I am not saying that the risk is equal, I am disputing the statement that ext3 is rock solid and won't loose your data without you needing to do anything.
Ext3 is one of the worst possible filesystems to use if you really care about your data not getting lost (and therefor implement the fsync dance to make sure you don't loose data), because it's fsync performance is so horrid.
The applications are not keeping the data in buffers 'as long as they can', they are keeping the data in buffers for long enough to be able to optimize disk activity.
The first is foolishly risking data for no benefit, the second is taking a risk for a direct benefit. These are very different things. Ext3 also keeps data in buffers and delays writing it out in the name of performance. Every filesystem available on every OS does so by default, the may differ in how long they will buffer the data, and what order they write things out, but they all buffer the data unless you explicitly mount the filesystem with the sync option to tell it not to.

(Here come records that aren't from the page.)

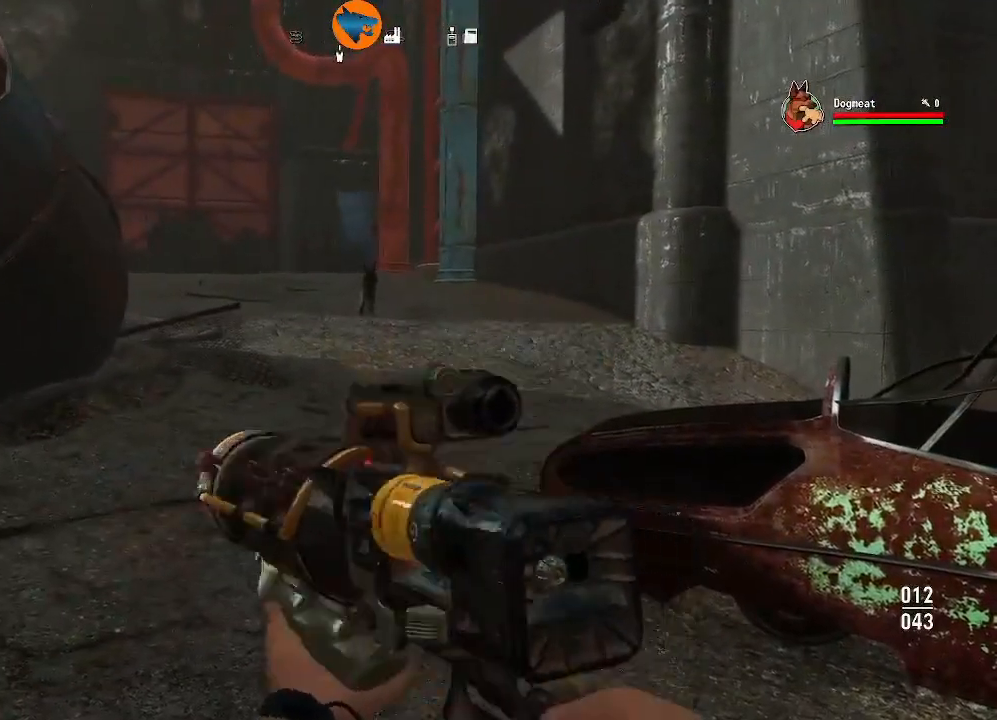
{"dt_ms": 500, "buttons": [], "left_stick": "center", "right_stick": "center", "events": []}
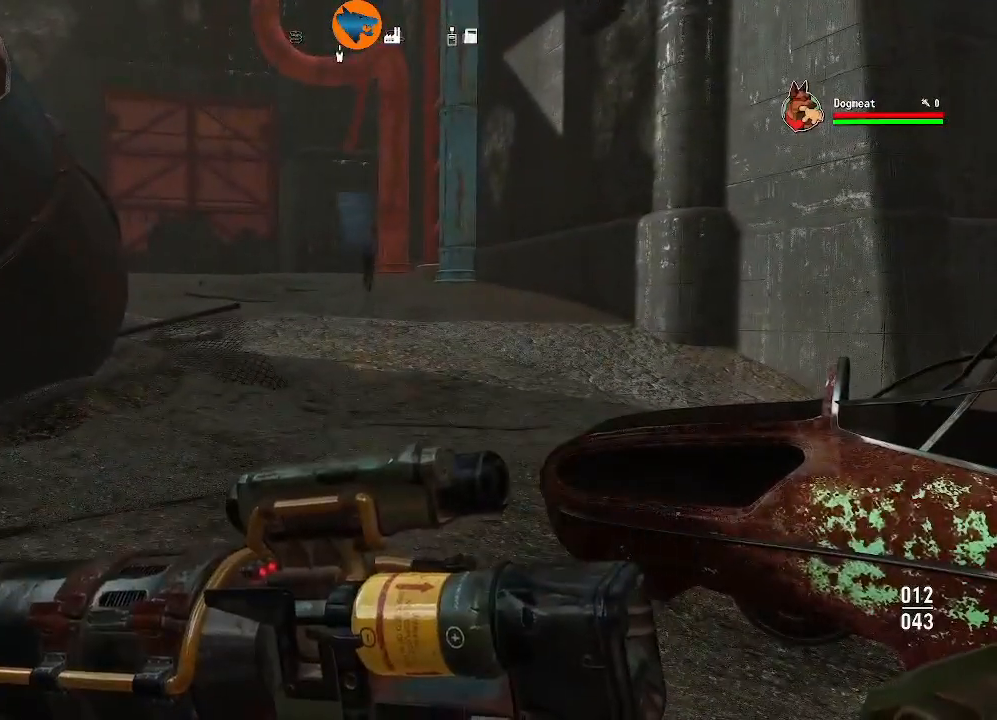
{"dt_ms": 500, "buttons": [], "left_stick": "up", "right_stick": "center", "events": [[467, "left_stick", "up"]]}
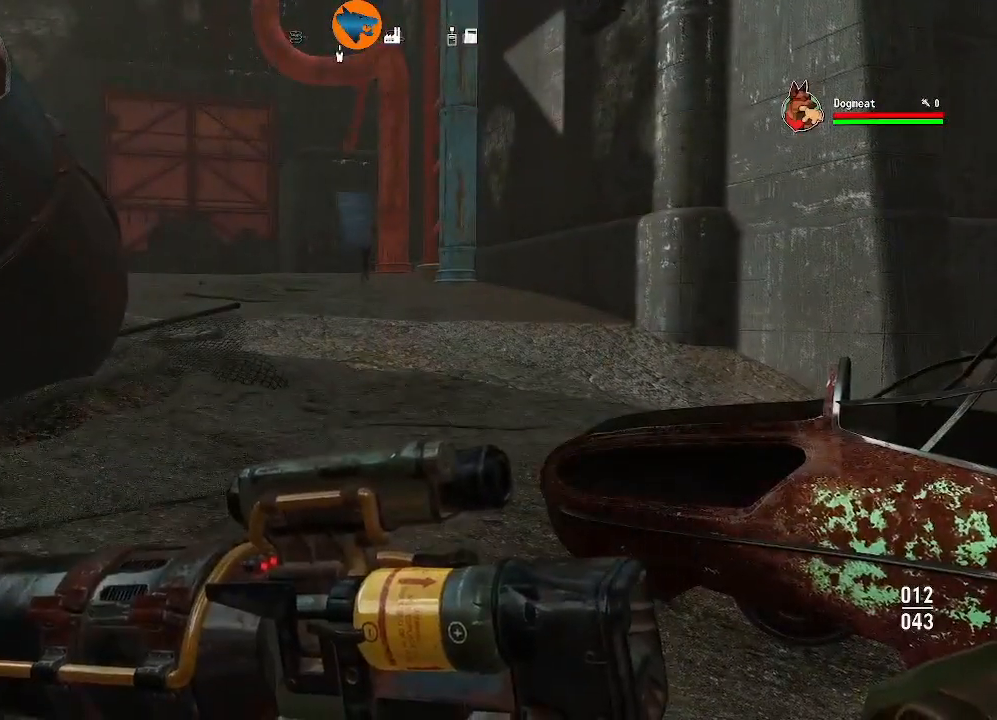
{"dt_ms": 500, "buttons": [], "left_stick": "up", "right_stick": "center", "events": [[167, "L3", "down"], [400, "L3", "up"]]}
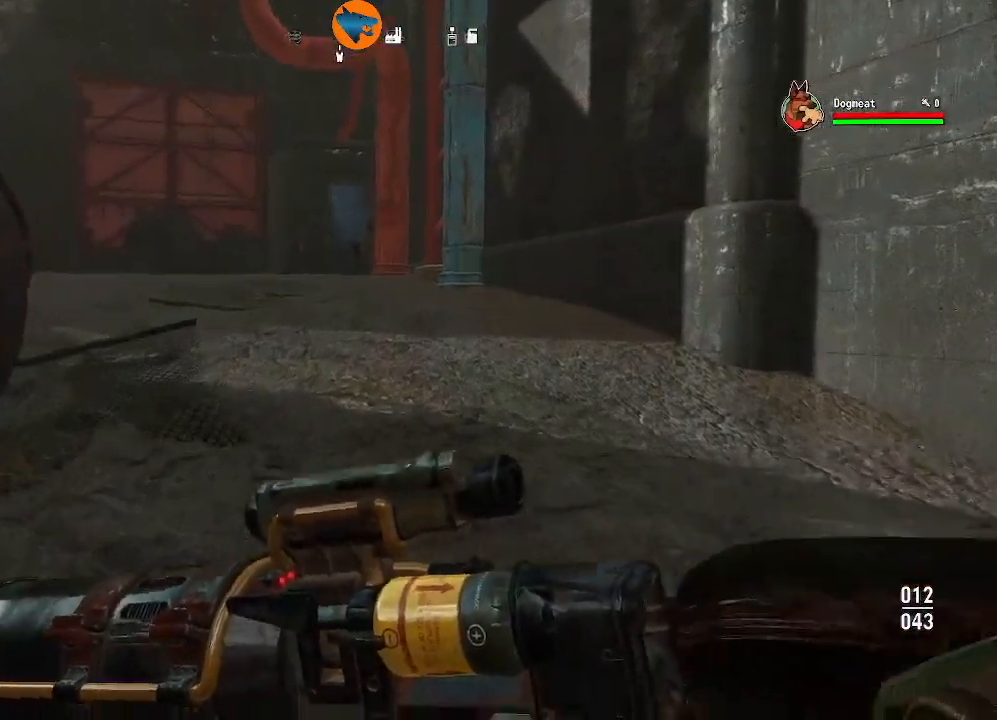
{"dt_ms": 500, "buttons": [], "left_stick": "up", "right_stick": "center", "events": []}
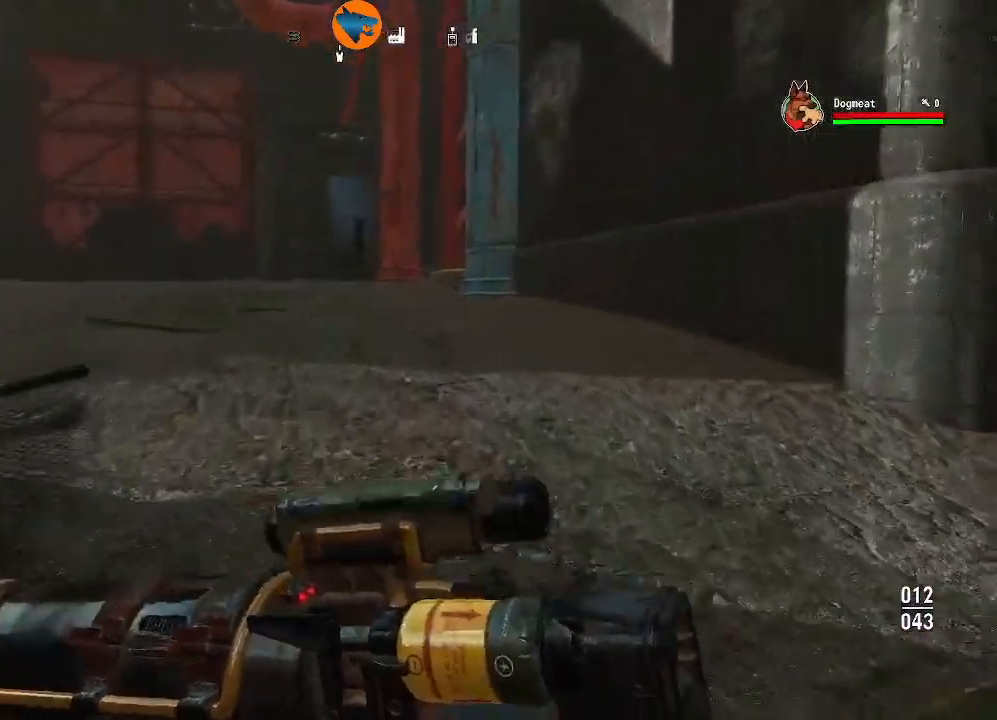
{"dt_ms": 500, "buttons": [], "left_stick": "up", "right_stick": "center", "events": []}
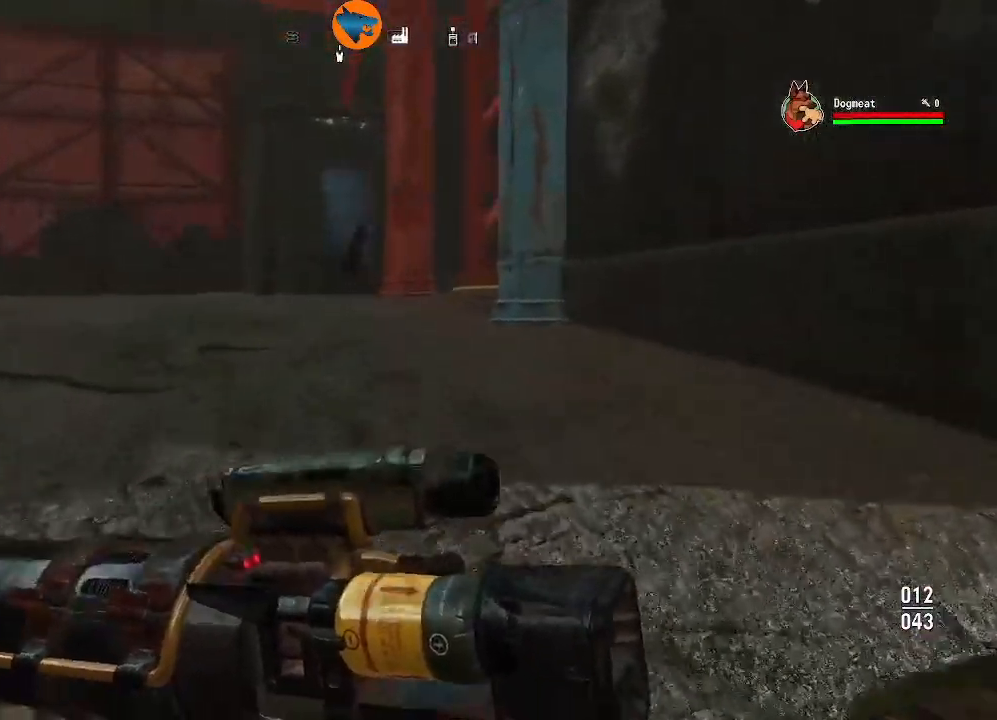
{"dt_ms": 500, "buttons": [], "left_stick": "up", "right_stick": "center", "events": []}
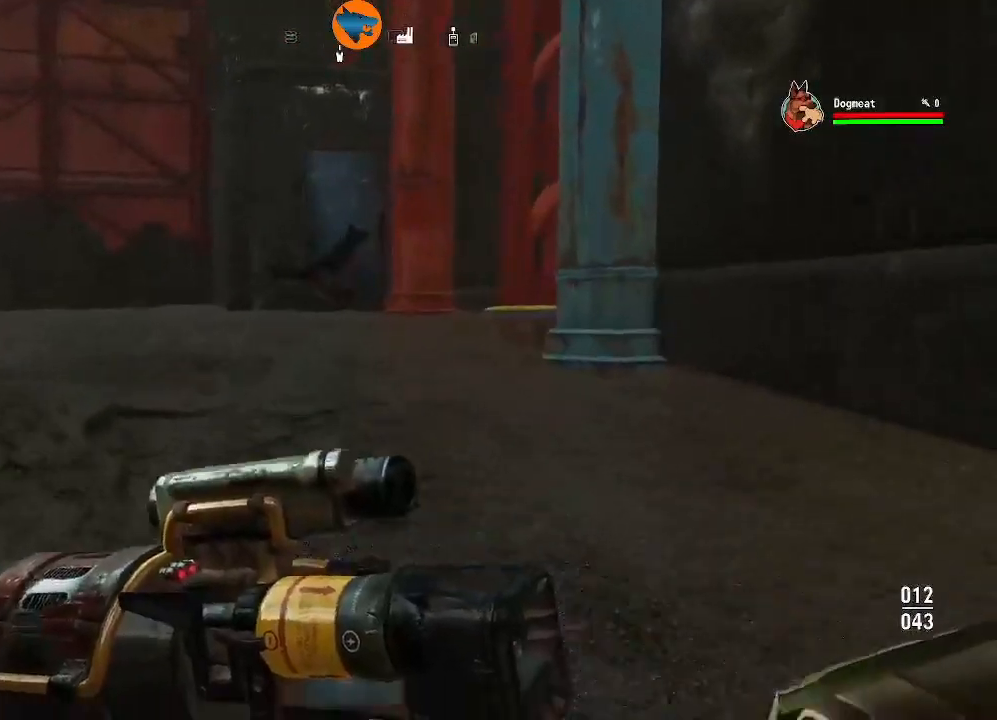
{"dt_ms": 500, "buttons": [], "left_stick": "up", "right_stick": "center", "events": []}
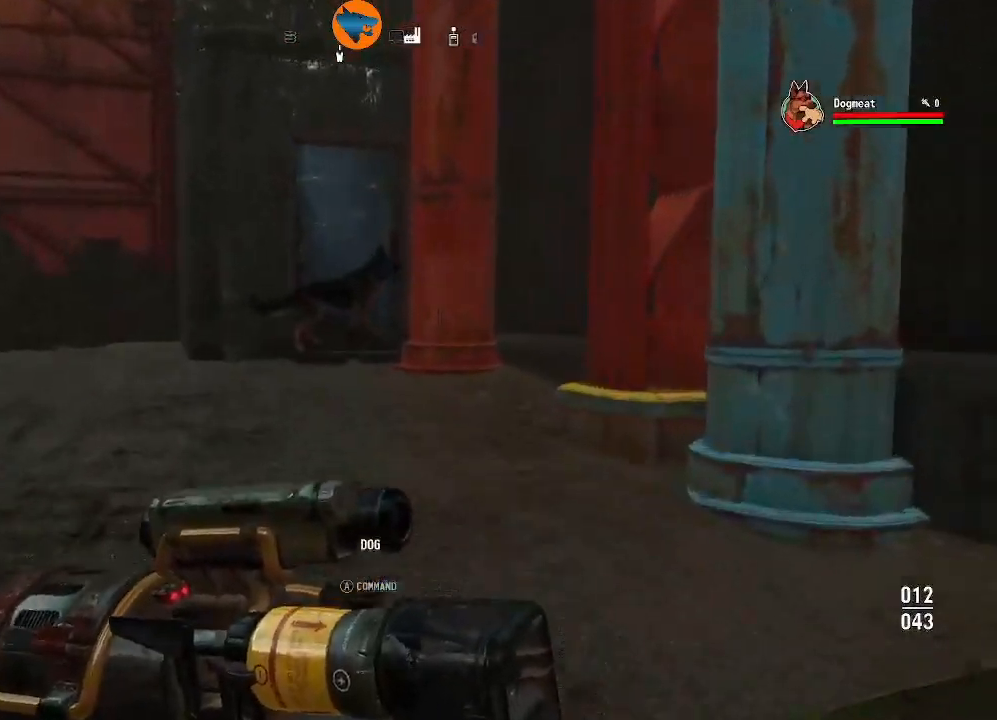
{"dt_ms": 500, "buttons": [], "left_stick": "up", "right_stick": "center", "events": []}
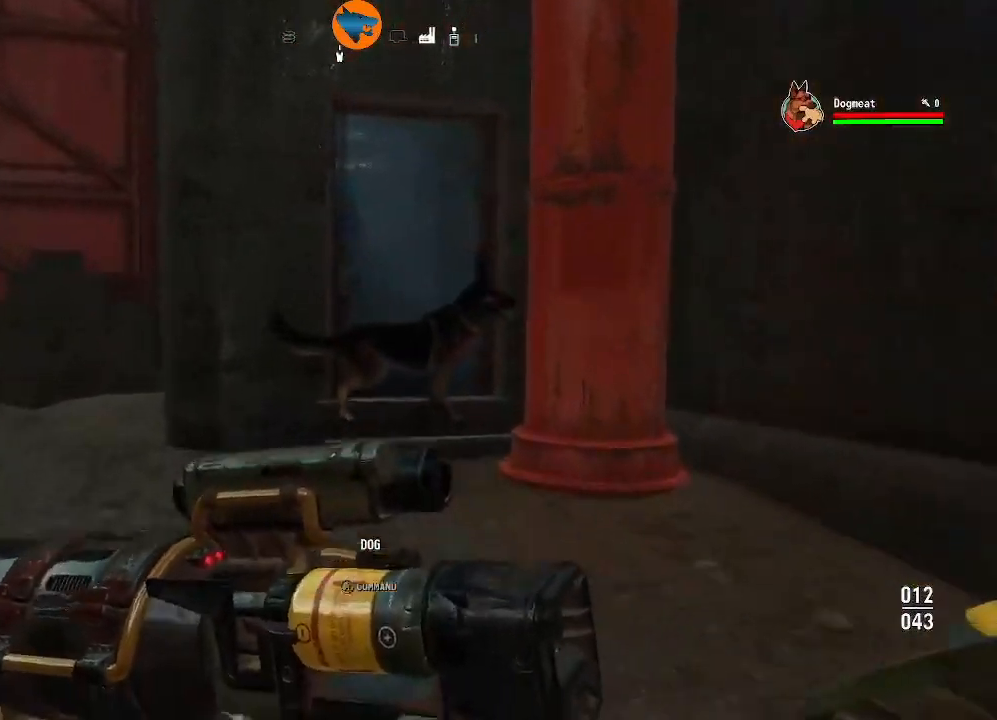
{"dt_ms": 500, "buttons": [], "left_stick": "up-left", "right_stick": "down-right", "events": [[200, "left_stick", "up-left"], [200, "right_stick", "down-right"]]}
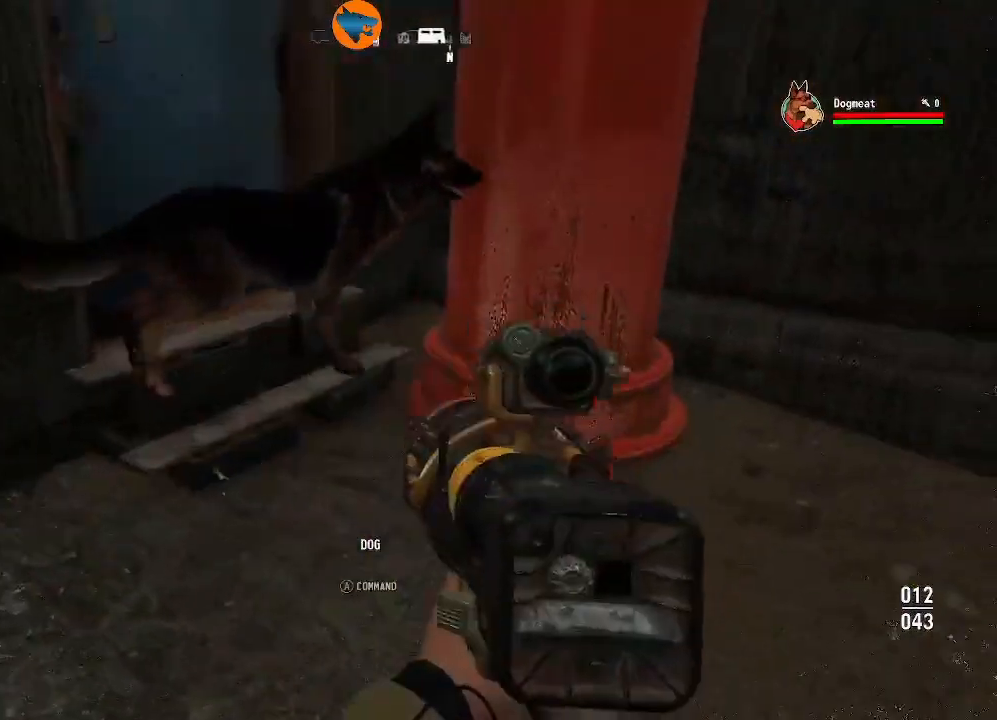
{"dt_ms": 500, "buttons": [], "left_stick": "up", "right_stick": "right", "events": [[67, "right_stick", "center"], [200, "left_stick", "center"], [400, "right_stick", "right"], [467, "left_stick", "up"]]}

You say that people will always pick reliability over performance, but time and time again this is shown to not be the case. As pointed out by another poster, MySQL grew almost entirely on it's "performance over reliability" approach, only after it was huge did they start pushing reliability. The entire noSQL family of servers is based on relaxing the reliability constraints of the classic ACID protections that SQL databases provided.
This extends beyond the computing field. There are no fields where the objective is to eliminate every risk, no matter what the cost. It is always a matter of balancing the risk with the costs of eliminating them, or with the benefits of accepting the risk.